*** Begin section ***

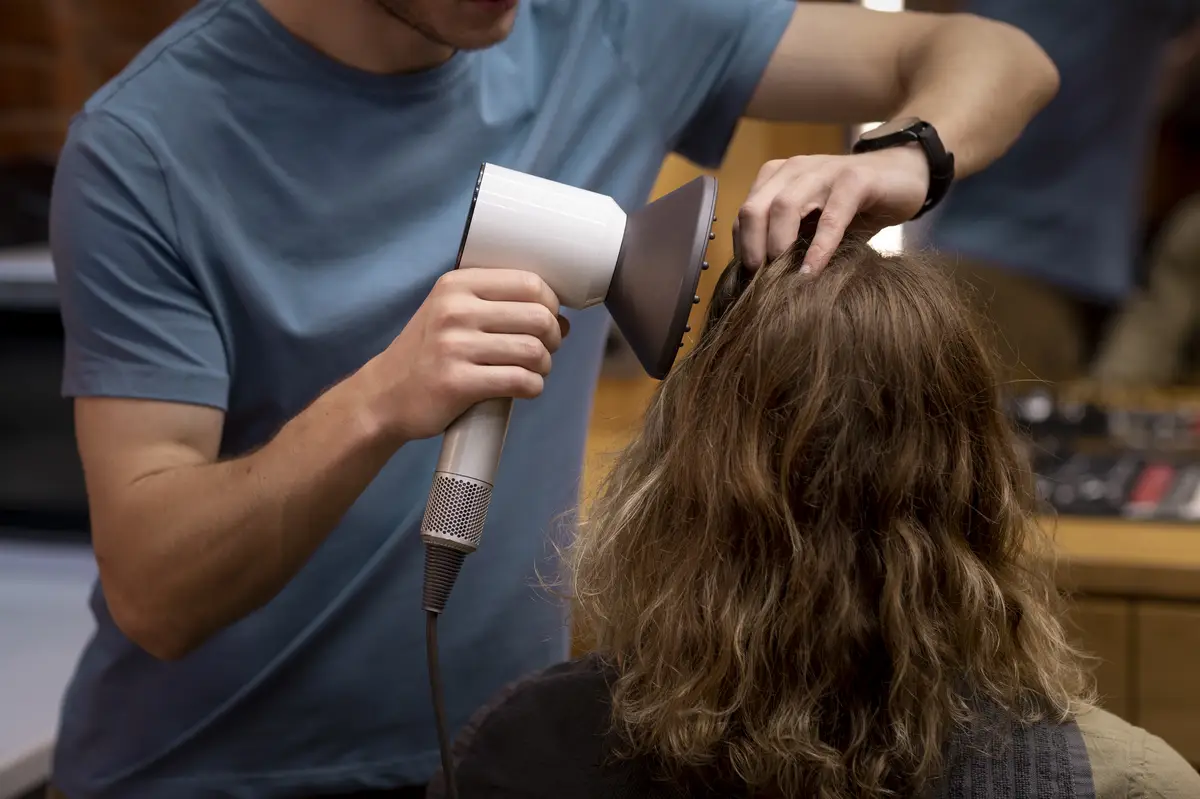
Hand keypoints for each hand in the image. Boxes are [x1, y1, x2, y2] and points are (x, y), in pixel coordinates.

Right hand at [362, 268, 568, 441]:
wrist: (384, 395)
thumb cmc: (428, 354)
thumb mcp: (452, 314)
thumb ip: (500, 308)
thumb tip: (562, 320)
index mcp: (457, 285)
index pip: (529, 282)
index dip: (551, 304)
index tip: (547, 320)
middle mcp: (454, 310)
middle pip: (538, 317)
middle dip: (553, 338)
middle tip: (545, 351)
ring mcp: (454, 346)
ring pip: (533, 351)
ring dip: (544, 366)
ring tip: (534, 371)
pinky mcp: (457, 382)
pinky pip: (519, 381)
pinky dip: (533, 387)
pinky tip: (526, 388)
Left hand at [734, 146, 929, 273]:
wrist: (905, 175)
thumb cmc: (855, 207)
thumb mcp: (815, 223)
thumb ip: (790, 239)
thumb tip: (762, 283)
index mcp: (779, 178)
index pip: (745, 214)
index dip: (742, 248)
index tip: (747, 279)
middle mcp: (795, 170)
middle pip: (754, 209)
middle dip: (751, 249)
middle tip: (759, 281)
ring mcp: (824, 171)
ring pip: (784, 207)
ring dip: (778, 247)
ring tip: (783, 279)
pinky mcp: (855, 179)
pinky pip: (830, 216)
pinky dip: (819, 247)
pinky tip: (813, 270)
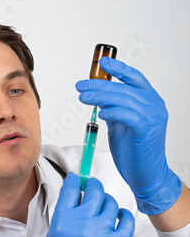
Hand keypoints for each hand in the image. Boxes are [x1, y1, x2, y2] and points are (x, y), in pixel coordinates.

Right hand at [27, 174, 133, 236]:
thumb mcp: (53, 235)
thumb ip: (65, 214)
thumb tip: (76, 194)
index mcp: (62, 220)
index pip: (71, 188)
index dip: (76, 180)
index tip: (78, 179)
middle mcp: (81, 223)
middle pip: (94, 190)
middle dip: (94, 186)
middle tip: (93, 189)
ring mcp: (100, 233)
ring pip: (110, 203)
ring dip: (107, 203)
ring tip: (103, 211)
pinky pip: (126, 219)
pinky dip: (123, 215)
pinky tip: (118, 218)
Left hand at [76, 57, 181, 213]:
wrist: (146, 173)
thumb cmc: (134, 150)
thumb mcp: (120, 123)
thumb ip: (113, 108)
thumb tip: (98, 96)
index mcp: (150, 101)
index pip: (134, 78)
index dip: (118, 69)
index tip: (102, 63)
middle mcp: (154, 105)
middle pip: (123, 88)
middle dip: (99, 85)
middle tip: (81, 86)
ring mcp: (152, 117)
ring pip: (123, 99)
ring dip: (100, 96)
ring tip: (83, 97)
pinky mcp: (146, 130)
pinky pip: (126, 115)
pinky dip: (112, 112)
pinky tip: (101, 113)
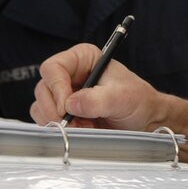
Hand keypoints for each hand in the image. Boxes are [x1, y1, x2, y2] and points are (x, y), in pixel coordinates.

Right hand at [30, 43, 187, 162]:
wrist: (146, 121)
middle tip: (74, 123)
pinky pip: (48, 121)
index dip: (56, 87)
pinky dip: (61, 129)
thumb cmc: (138, 101)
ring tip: (85, 126)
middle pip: (44, 88)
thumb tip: (71, 104)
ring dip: (59, 122)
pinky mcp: (64, 113)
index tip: (67, 107)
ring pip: (42, 106)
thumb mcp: (122, 98)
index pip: (54, 67)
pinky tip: (83, 130)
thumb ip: (97, 99)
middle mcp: (70, 74)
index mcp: (83, 58)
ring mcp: (65, 94)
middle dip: (56, 109)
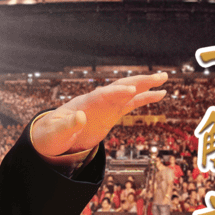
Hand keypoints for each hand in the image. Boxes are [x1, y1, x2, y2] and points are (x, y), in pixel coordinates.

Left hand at [30, 73, 167, 157]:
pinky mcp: (111, 114)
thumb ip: (67, 126)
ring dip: (146, 86)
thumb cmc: (50, 135)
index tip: (131, 91)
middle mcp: (97, 101)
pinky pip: (131, 104)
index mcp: (83, 104)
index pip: (103, 95)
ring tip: (164, 79)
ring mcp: (106, 106)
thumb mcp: (55, 134)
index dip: (117, 93)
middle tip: (158, 77)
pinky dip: (145, 99)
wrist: (52, 137)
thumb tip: (79, 117)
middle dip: (138, 82)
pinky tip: (159, 95)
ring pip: (129, 92)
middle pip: (120, 88)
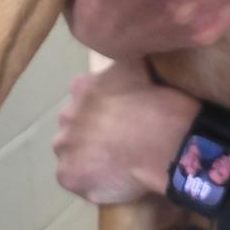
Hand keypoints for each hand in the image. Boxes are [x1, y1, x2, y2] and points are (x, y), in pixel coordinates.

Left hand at [53, 59, 200, 203]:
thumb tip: (125, 46)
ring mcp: (65, 148)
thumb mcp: (139, 64)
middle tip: (120, 143)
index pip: (83, 99)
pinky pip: (79, 182)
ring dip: (89, 159)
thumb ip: (123, 59)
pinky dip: (93, 183)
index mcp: (80, 87)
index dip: (102, 110)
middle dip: (92, 134)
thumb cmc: (157, 101)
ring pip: (72, 155)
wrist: (165, 139)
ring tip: (118, 165)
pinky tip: (114, 181)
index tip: (120, 118)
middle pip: (75, 127)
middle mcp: (65, 115)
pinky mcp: (69, 177)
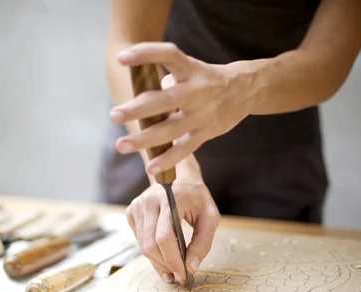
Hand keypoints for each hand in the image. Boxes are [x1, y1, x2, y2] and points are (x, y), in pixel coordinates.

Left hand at [110, 42, 256, 175]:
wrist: (246, 90)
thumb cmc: (207, 80)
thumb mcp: (191, 69)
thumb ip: (166, 80)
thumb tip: (139, 96)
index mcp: (191, 70)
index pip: (168, 56)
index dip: (146, 54)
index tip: (121, 58)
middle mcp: (197, 91)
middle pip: (165, 100)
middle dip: (138, 109)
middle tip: (114, 115)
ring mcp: (202, 114)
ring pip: (171, 129)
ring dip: (145, 139)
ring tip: (121, 145)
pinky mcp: (206, 133)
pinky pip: (185, 149)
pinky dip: (167, 159)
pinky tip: (150, 168)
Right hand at [126, 177, 218, 284]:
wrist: (179, 177)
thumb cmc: (196, 198)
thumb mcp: (210, 217)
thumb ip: (202, 243)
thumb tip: (190, 267)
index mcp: (170, 198)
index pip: (164, 236)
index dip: (172, 259)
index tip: (183, 275)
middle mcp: (149, 200)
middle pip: (150, 245)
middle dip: (165, 265)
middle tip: (178, 276)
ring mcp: (137, 205)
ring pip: (143, 246)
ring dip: (158, 262)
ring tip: (172, 269)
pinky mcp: (131, 211)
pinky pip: (139, 241)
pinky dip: (152, 252)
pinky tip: (163, 253)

*** End section ***

__YOUR GOAL__.
Give again the lines of the listing above that run from the one with "pinky tip: (83, 130)" up to and including the one with "middle mcp: (149, 200)". Keep them exact and omit the pictures.

__EXERCISE RESPONSE__.
pinky tip: (83, 130)
thumb ip: (97, 99)
middle mcp: (70, 74)
index mcp: (83, 58)
ring mcp: (65, 94)
middle dip: (56, 109)
Hand keypoints for each hand in the image. Boxes are [x1, y1, x2, y2] and points are (x, y), in pixel coordinates.

Left hand at [30, 73, 167, 157]:
pinky mcp: (111, 114)
thumb ip: (67, 126)
ring dip: (146, 86)
thumb cmc: (50, 135)
index tip: (131, 91)
middle mcp: (97, 101)
pinky pip: (131, 104)
index mcp: (83, 104)
index pip: (103, 95)
ring tip: (164, 79)
ring mcp: (106, 106)
thumb mcp: (55, 134)
index dip: (117, 93)
middle tip: (158, 77)
pinky dip: (145, 99)
wrist: (52, 137)
thumb tip: (79, 117)
middle dip: (138, 82)
pinky tip: (159, 95)
ring pip: (129, 92)
middle pip: (120, 88)
Hand keypoints for each hand in the image. Boxes are [x1, y1, x2, y2] and points are (x, y), in pixel coordinates.

Left hand at [53, 59, 200, 203]:
thumb tip: (125, 46)
ring mcp: (65, 148)
thumb mcp: (139, 64)
middle tip: (120, 143)
index pip: (83, 99)
pinky pip: (79, 182)
ring dip: (89, 159)
thumb ip: (123, 59)
pinky dip: (93, 183)
index mcp: (80, 87)
index dip: (102, 110)
middle dip: (92, 134)
thumb cmc: (157, 101)
ring pip: (72, 155)
wrist: (165, 139)
ring tip: (118, 165)
pinky tip: (114, 181)
index tip: (120, 118)
middle pip: (75, 127)
middle mcp: (65, 115)
pinky mcp: (69, 177)
Hand keypoints for each hand in the image. Boxes are [x1, y1, x2, y2] and points are (x, y), in pixel coordinates.

Left hand at [110, 42, 256, 175]:
wrist: (246, 90)
thumb cmc: (207, 80)
thumb mcp: (191, 69)
thumb ip: (166, 80)
thumb tip: (139, 96)
index mcp: (191, 70)
index pip: (168, 56)
index dip: (146, 54)
index tip: (121, 58)
middle mcp: (197, 91)
middle pip: (165, 100)
middle dip: (138, 109)
middle tip: (114, 115)
ring mcp: (202, 114)
ring pip: (171, 129)
ring dip: (145, 139)
ring tip: (121, 145)
pinky mcp: (206, 133)
pinky pip: (185, 149)
pinky dip: (167, 159)
pinky tip: (150, 168)
Right hand at [126, 177, 218, 284]:
wrist: (179, 177)
thumb cmc: (196, 198)
thumb mcp: (210, 217)
thumb ip: (202, 243)
thumb tip: (190, 267)
index mcp: (170, 198)
index pip: (164, 236)
index dip: (172, 259)
index tip: (183, 275)
middle mcp: (149, 200)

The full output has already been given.